+++ Supplied data
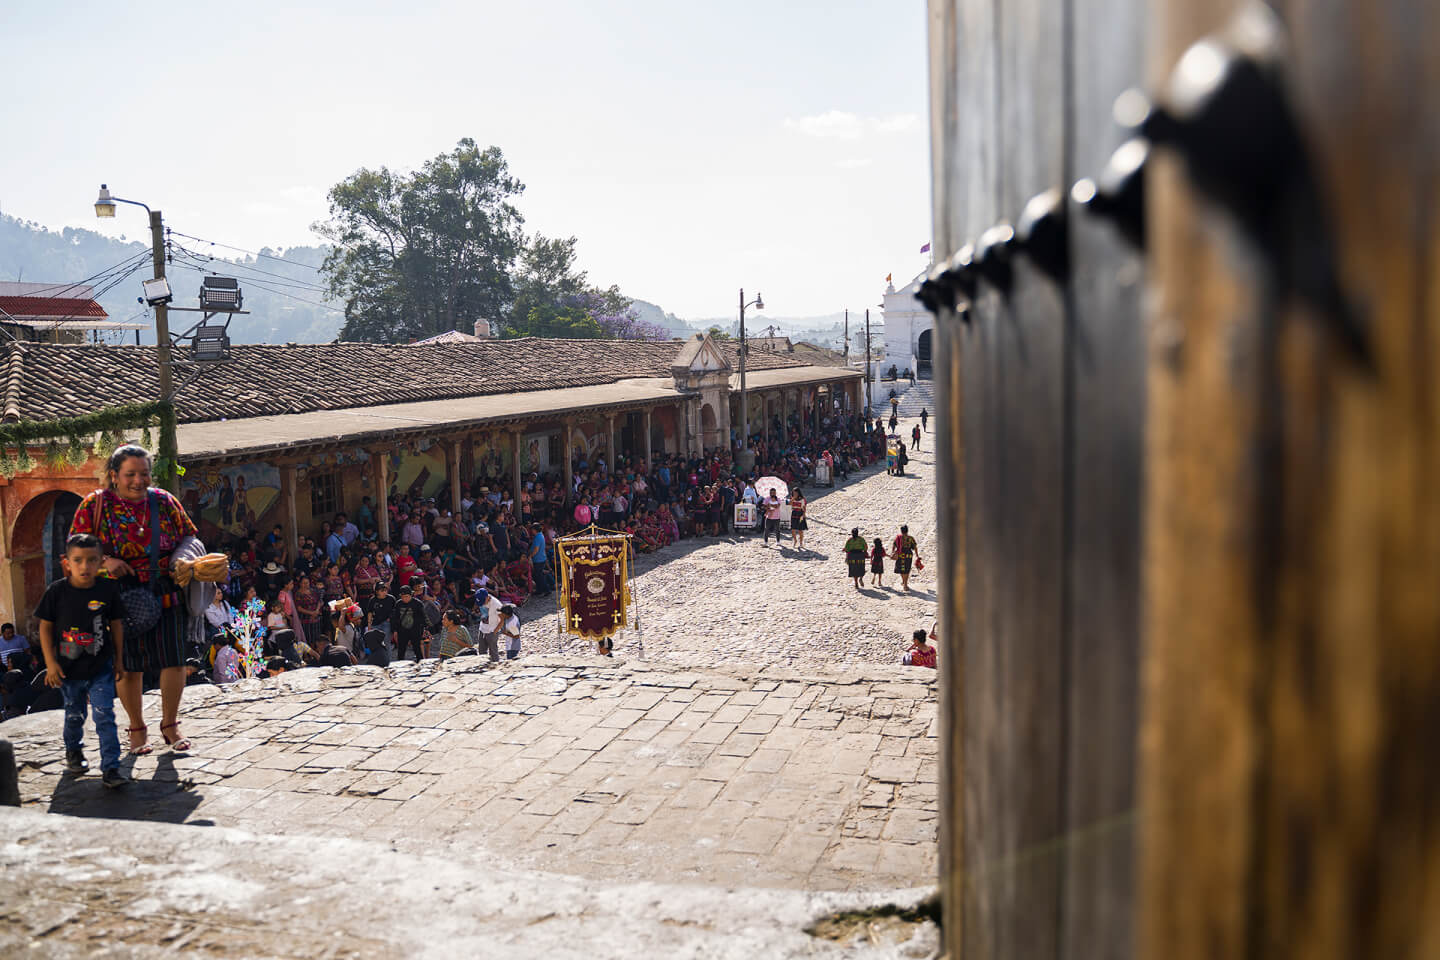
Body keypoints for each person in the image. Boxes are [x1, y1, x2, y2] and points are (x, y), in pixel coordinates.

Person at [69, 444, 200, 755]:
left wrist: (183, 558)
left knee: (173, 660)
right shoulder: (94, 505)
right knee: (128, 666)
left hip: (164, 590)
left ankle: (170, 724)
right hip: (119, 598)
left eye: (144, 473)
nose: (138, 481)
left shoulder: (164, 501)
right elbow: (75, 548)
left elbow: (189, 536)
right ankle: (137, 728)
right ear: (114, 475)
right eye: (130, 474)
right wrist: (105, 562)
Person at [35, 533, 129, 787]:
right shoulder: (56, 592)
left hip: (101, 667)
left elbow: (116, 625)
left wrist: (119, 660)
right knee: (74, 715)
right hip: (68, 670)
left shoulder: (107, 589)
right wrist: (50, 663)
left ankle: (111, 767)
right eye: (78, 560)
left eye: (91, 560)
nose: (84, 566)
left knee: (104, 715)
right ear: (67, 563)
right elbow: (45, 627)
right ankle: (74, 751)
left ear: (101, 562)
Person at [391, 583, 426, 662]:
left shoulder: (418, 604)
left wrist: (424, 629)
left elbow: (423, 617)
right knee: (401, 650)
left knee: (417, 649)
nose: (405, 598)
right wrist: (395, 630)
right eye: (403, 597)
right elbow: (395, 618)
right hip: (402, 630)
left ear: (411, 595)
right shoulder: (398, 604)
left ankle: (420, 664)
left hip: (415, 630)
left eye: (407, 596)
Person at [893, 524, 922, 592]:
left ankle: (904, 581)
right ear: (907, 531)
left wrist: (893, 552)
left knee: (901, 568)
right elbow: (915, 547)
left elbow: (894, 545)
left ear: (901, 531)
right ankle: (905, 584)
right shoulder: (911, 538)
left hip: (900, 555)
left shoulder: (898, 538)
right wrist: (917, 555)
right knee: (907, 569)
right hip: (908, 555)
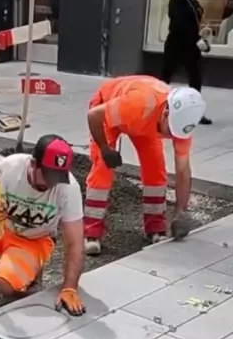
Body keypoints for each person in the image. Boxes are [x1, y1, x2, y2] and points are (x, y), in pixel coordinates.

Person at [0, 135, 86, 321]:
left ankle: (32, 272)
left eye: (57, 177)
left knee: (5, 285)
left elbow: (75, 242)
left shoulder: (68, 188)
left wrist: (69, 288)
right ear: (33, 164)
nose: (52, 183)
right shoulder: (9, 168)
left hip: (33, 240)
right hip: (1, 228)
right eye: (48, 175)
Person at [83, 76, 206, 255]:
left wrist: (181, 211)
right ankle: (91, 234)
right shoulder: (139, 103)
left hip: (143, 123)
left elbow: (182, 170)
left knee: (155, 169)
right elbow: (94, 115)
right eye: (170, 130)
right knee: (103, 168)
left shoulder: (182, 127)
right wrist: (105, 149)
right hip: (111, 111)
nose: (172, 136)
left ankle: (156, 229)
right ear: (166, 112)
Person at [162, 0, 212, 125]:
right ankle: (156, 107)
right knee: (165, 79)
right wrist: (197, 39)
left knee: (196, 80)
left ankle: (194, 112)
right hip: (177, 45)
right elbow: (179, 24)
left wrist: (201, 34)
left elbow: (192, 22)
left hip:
++++++
What you will do: What you return should be only the exact lines from the top of the entries through the line with "left elbow: (182, 170)", minus the pictures.

Solution for this task:
Body keypoints for each person in the image. Boxes are [x1, y1, x2, y2] and points are (x, y), in pixel coordinates.

Person at [69, 444, 200, 755]:
left wrist: (183, 558)
left knee: (173, 660)
right shoulder: (94, 505)
right knee: (128, 666)
left hip: (164, 590)
left ankle: (170, 724)
right hip: (119, 598)
left eye: (144, 473)
nose: (138, 481)
left shoulder: (164, 501)
right elbow: (75, 548)
left elbow: (189, 536)
right ankle: (137, 728)
right ear: (114, 475)
right eye: (130, 474)
right wrist: (105, 562)
Person at [35, 533, 129, 787]:
right shoulder: (56, 592)
left hip: (101, 667)
left elbow: (116, 625)
left wrist: (119, 660)
right knee: (74, 715)
right hip: (68, 670)
left shoulder: (107, 589)
right wrist: (50, 663)
left ankle: (111, 767)
right eye: (78, 560)
left eye: (91, 560)
nose: (84, 566)
left knee: (104, 715)
right ear: (67, 563)
right elbow: (45, 627)
right ankle: (74, 751)
left ear: (101, 562)
Person at [391, 583, 426, 662]:
left shoulder: (418, 604)
left wrist: (424, 629)
left elbow: (423, 617)
right knee: (401, 650)
left knee: (417, 649)
nose: (405, 598)
right wrist: (395, 630)
right eye: (403, 597)
right elbow: (395, 618)
right hip: (402, 630)
left ear: (411, 595)
right shoulder: (398, 604)
left ankle: (420, 664)
left hip: (415, 630)
left eye: (407, 596)
Person at [893, 524, 922, 592]:
left ankle: (904, 581)
right ear: (907, 531)
left wrist: (893, 552)
left knee: (901, 568)
right elbow: (915, 547)
left elbow: (894, 545)
left ear: (901, 531)
right ankle: (905, 584)
right shoulder: (911, 538)
left hip: (900, 555)
left shoulder: (898, 538)
right wrist: (917, 555)
right knee: (907, 569)
right hip: (908, 555)
Body keypoints for each person in the image. Boxes are [x1, y1, x2, y2] and points are (x, y), in pixel coordinates.

Person at [0, 135, 86, 321]:
left ankle: (32, 272)
left eye: (57, 177)
left knee: (5, 285)
left elbow: (75, 242)
left shoulder: (68, 188)
left wrist: (69, 288)
right ear: (33, 164)
nose: (52, 183)
right shoulder: (9, 168)
left hip: (33, 240)
right hip: (1, 228)
right eye: (48, 175)
Person at [83, 76, 206, 255]:
left wrist: (181, 211)
right ankle: (91, 234)
right shoulder: (139, 103)
left hip: (143, 123)
left elbow: (182, 170)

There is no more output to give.